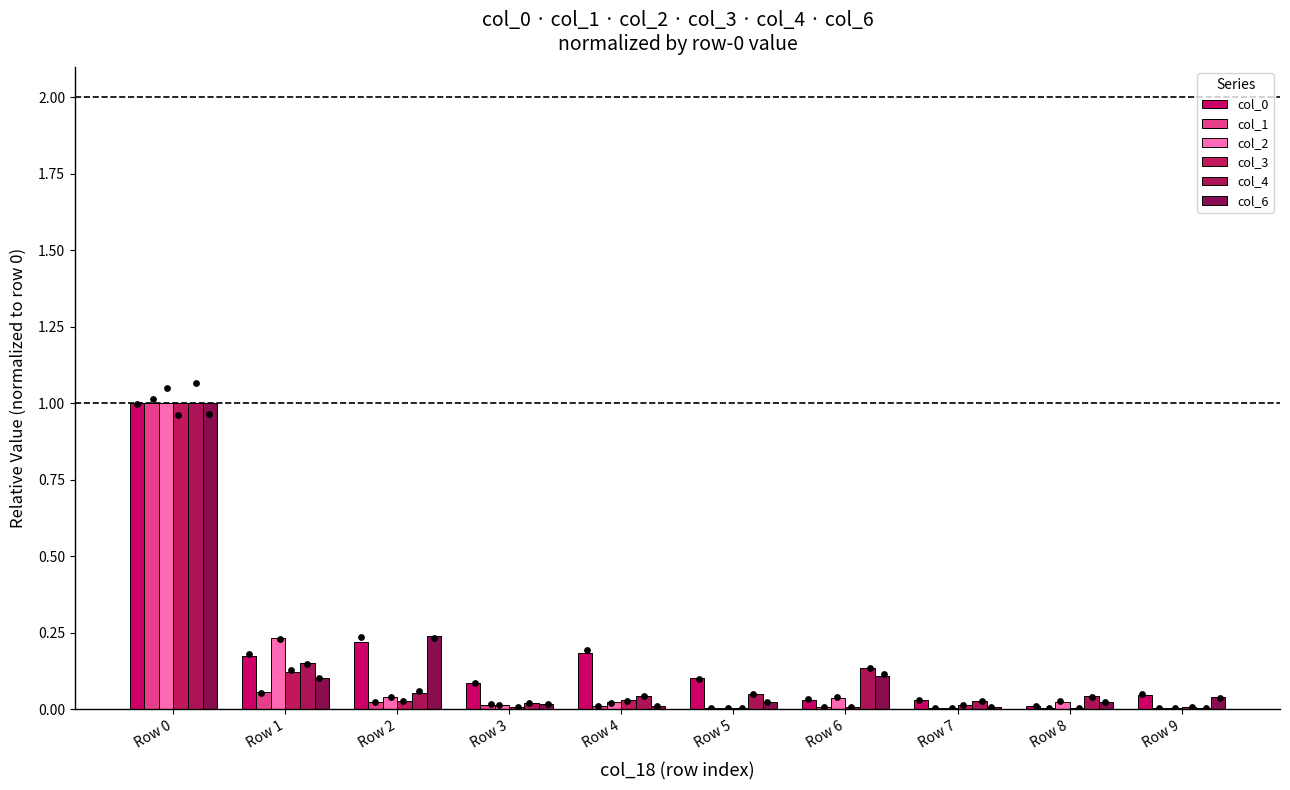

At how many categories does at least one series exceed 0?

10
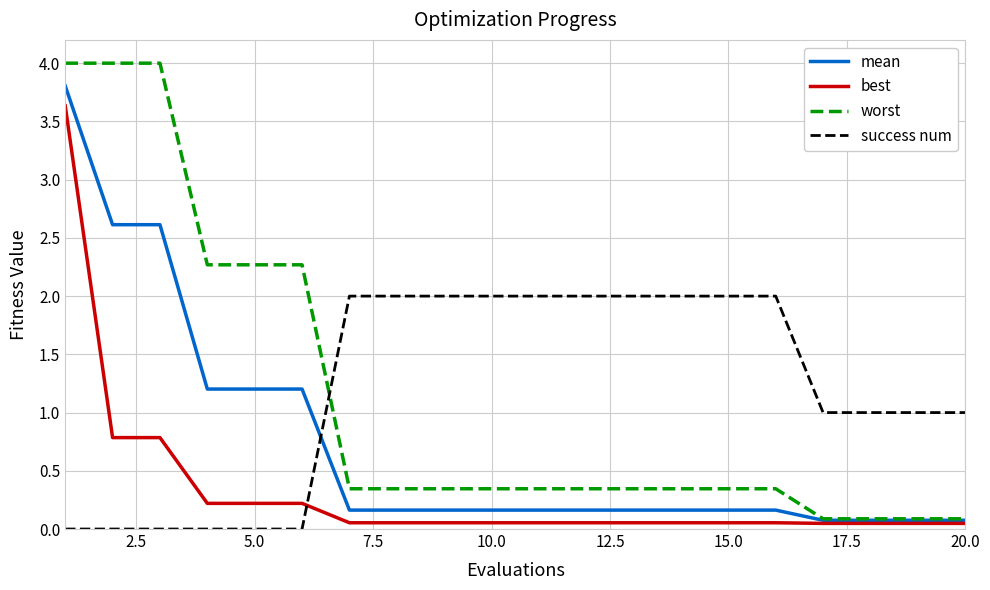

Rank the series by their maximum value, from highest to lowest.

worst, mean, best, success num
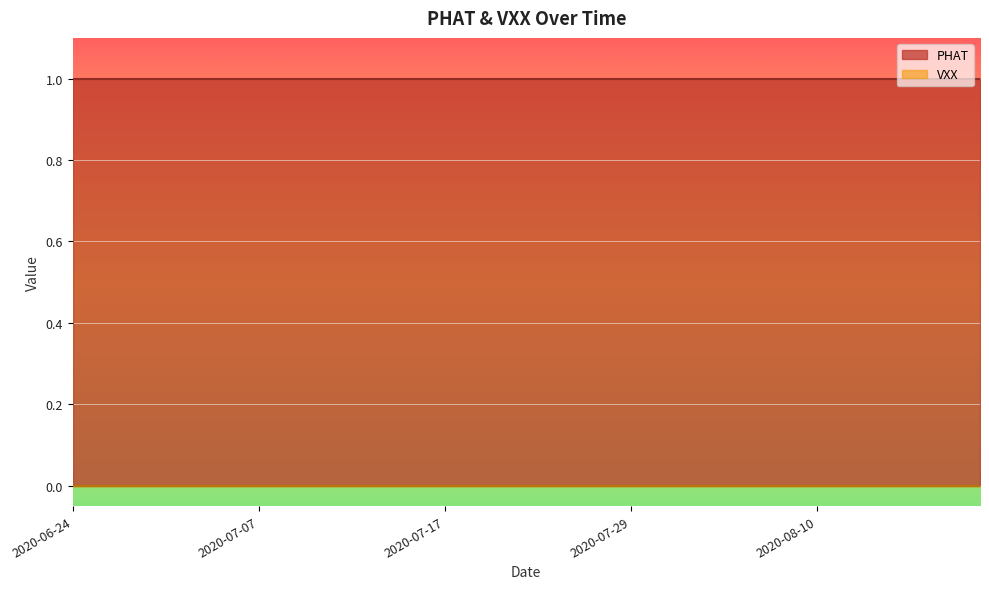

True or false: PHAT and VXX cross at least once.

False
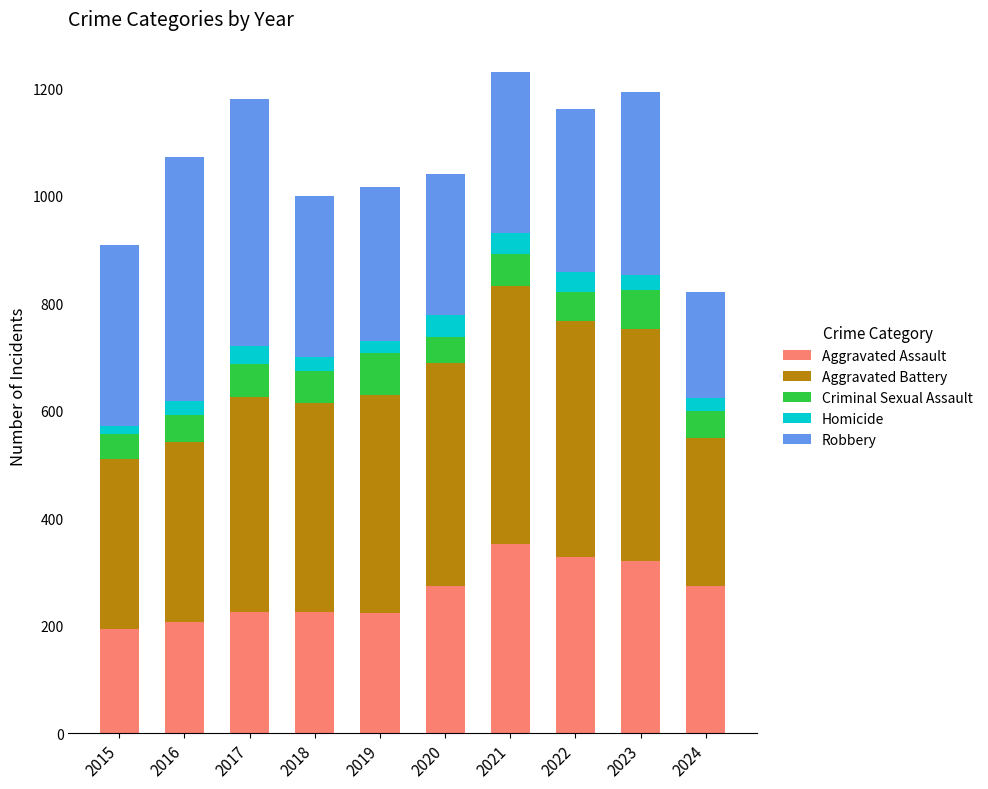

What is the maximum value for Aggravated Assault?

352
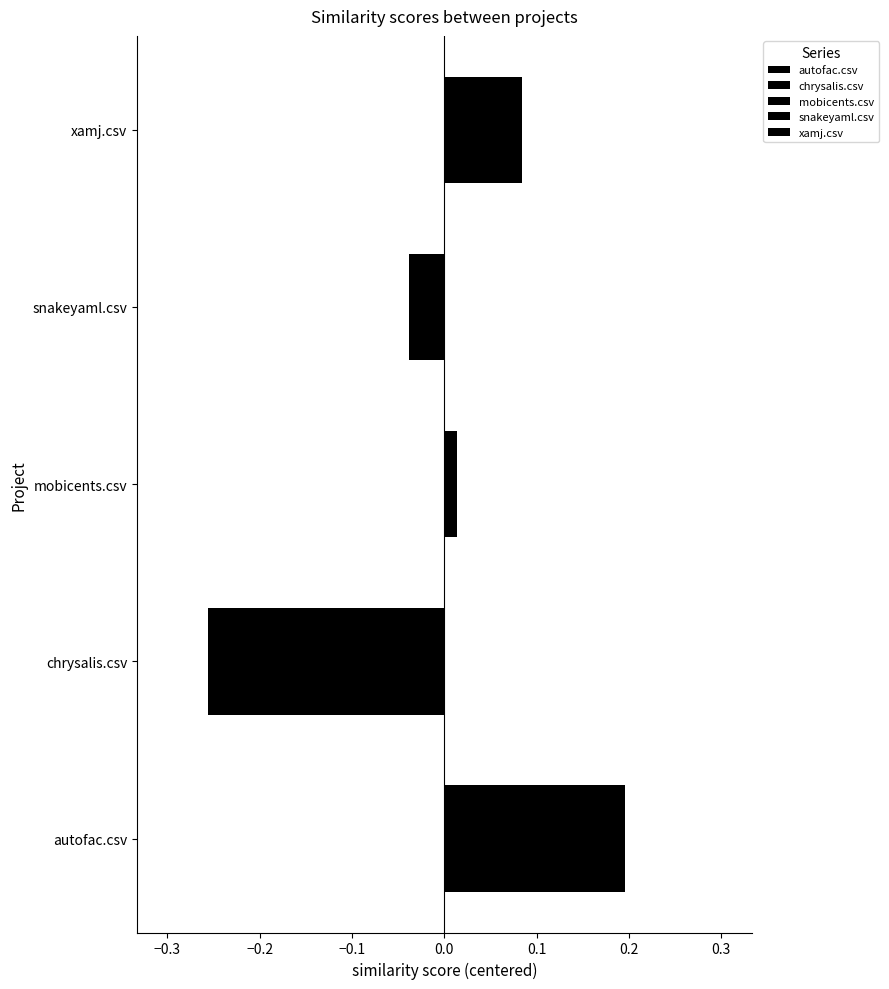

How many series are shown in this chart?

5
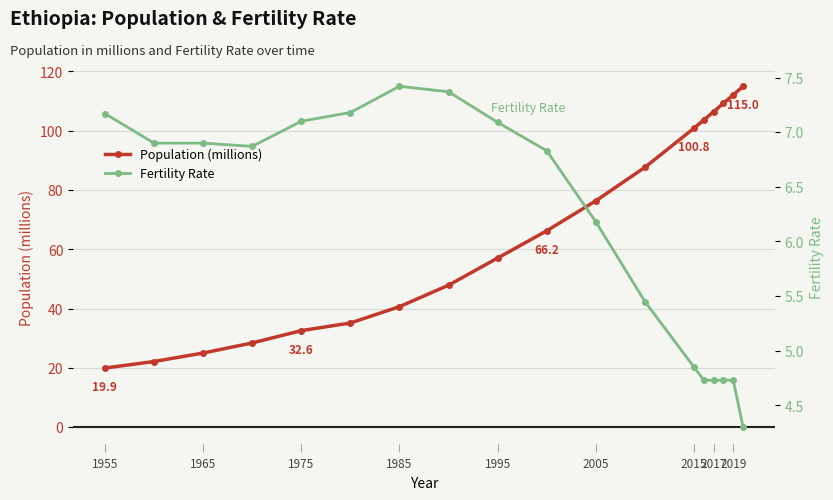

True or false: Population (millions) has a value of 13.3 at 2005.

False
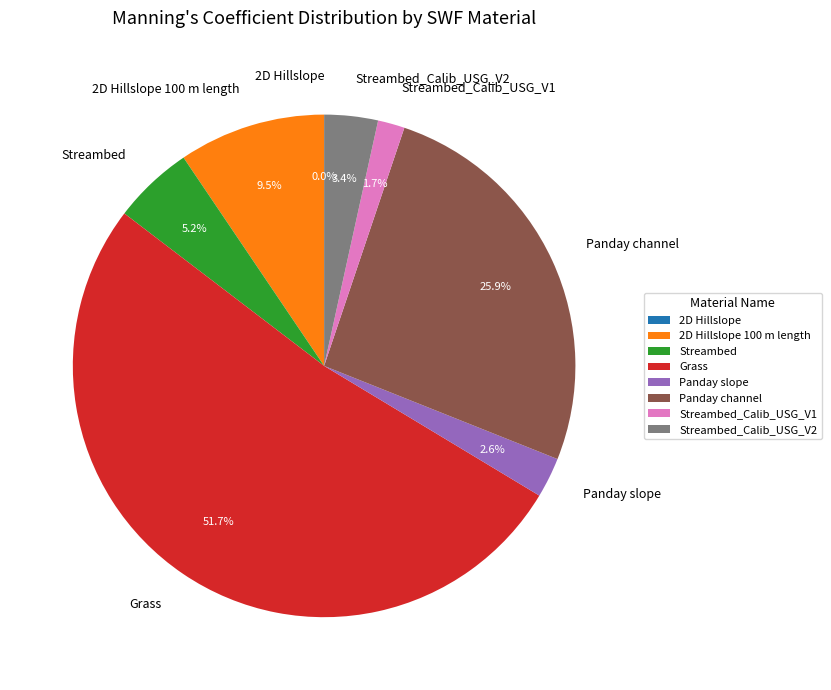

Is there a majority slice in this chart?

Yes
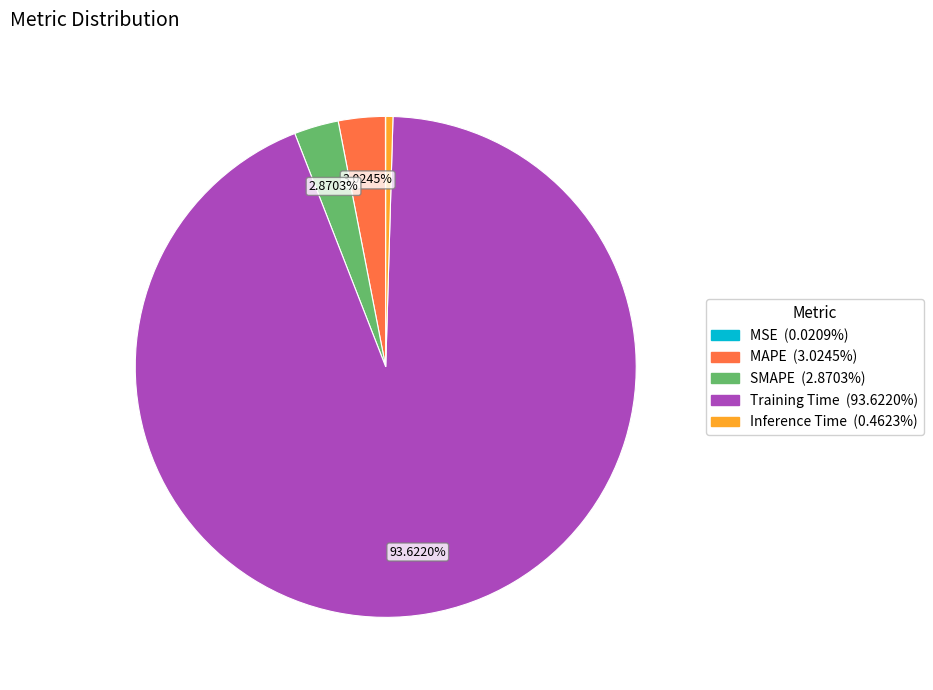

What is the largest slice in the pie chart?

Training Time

★ ★ ★ ★ ★ ★ ★

INSTRUCTIONS TO FOLLOW:
Find each line above containing the word "slice" and copy those lines out in full. Case counts.

EXERCISE SOLUTION:
Is there a majority slice in this chart?
What is the largest slice in the pie chart?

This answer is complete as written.